NextEra Energy traded almost unchanged after being added to the strategy. Regardless of short-term price performance, we view the company as an attractive long-term building block within the UMBRELLA Strategy due to its leading position in renewable energy, its regulated grid business, and structurally rising electricity demand—especially from data centers and the build-out of AI infrastructure.
In the healthcare sector, Eli Lilly and Revolution Medicines were slightly weaker in the short term. In our view, this is largely normal profit-taking after the strong price performance of recent weeks and not a change in the fundamental investment thesis.
Eli Lilly continues to offer excellent growth prospects with its leading diabetes and obesity portfolio as well as a promising pipeline.
Revolution Medicines remains one of the most innovative companies in the field of targeted RAS cancer therapies. With several clinical programs against different KRAS mutations, we continue to see significant value creation potential, even though the share price naturally remains above-average volatile due to the early stage of development.
Tesla once again showed a high degree of volatility.
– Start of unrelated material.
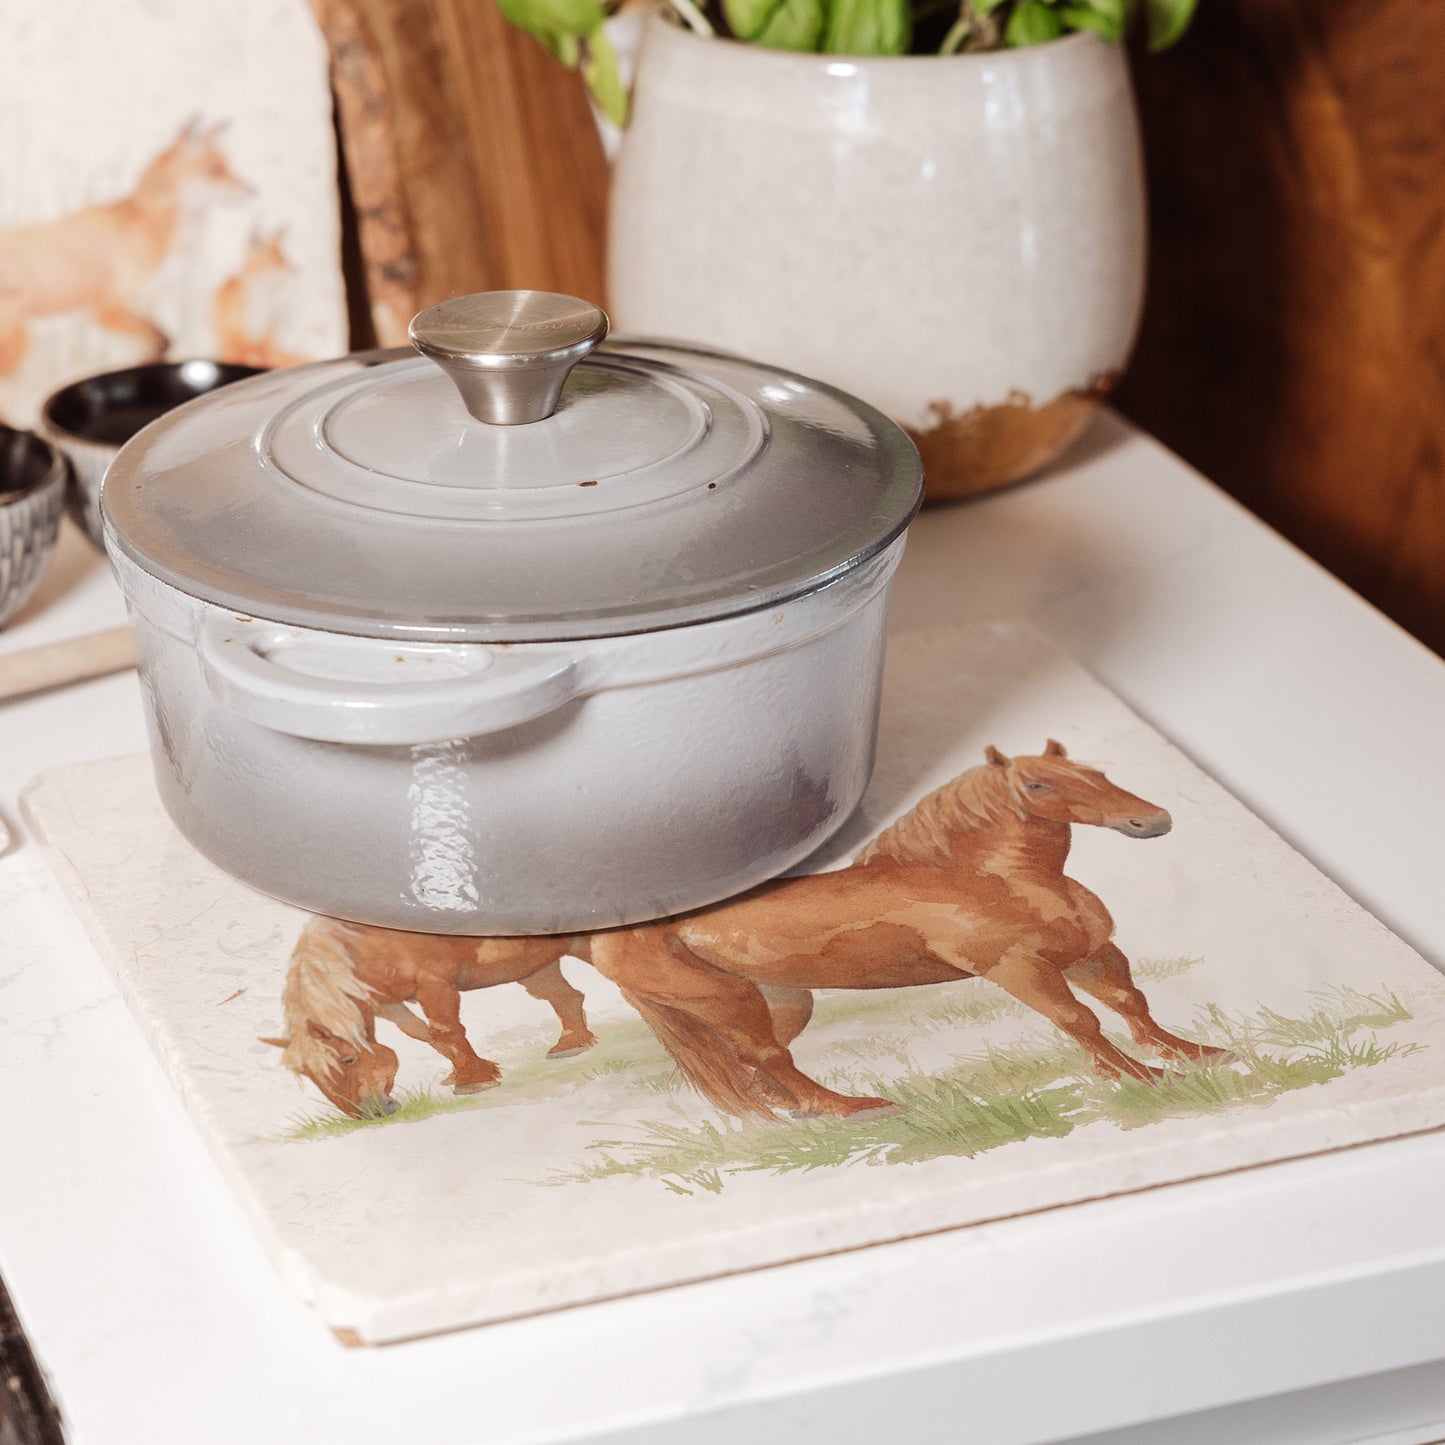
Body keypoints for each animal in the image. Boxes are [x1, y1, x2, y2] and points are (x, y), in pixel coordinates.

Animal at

The stock is currently reacting particularly sensitively to news on demand trends, increasing competitive pressure in the electric vehicle market, and the company’s ambitious valuation.
Strategy positioning
With the addition of NextEra Energy, the focus on long-term structural growth trends was further expanded. As the world’s largest producer of renewable energy, the company provides access to the long-term themes of electrification, rising electricity demand, grid expansion, and the growing energy needs of AI data centers, while also improving portfolio diversification.
The UMBRELLA Strategy continues to focus on companies with strong competitive positions in healthcare, technology, industry, and infrastructure. The healthcare sector currently represents the largest weighting and is complemented by technology leaders as well as companies that could benefit from long-term structural growth trends.
Outlook
In the coming weeks, our focus will be on the start of the Q2 earnings season. Particular attention will be paid to companies’ outlooks for the second half of the year and expectations regarding revenue, earnings, and margin development.
After the recent improvement in market sentiment, convincing corporate results could further support the recovery. Change is, in any case, the only constant!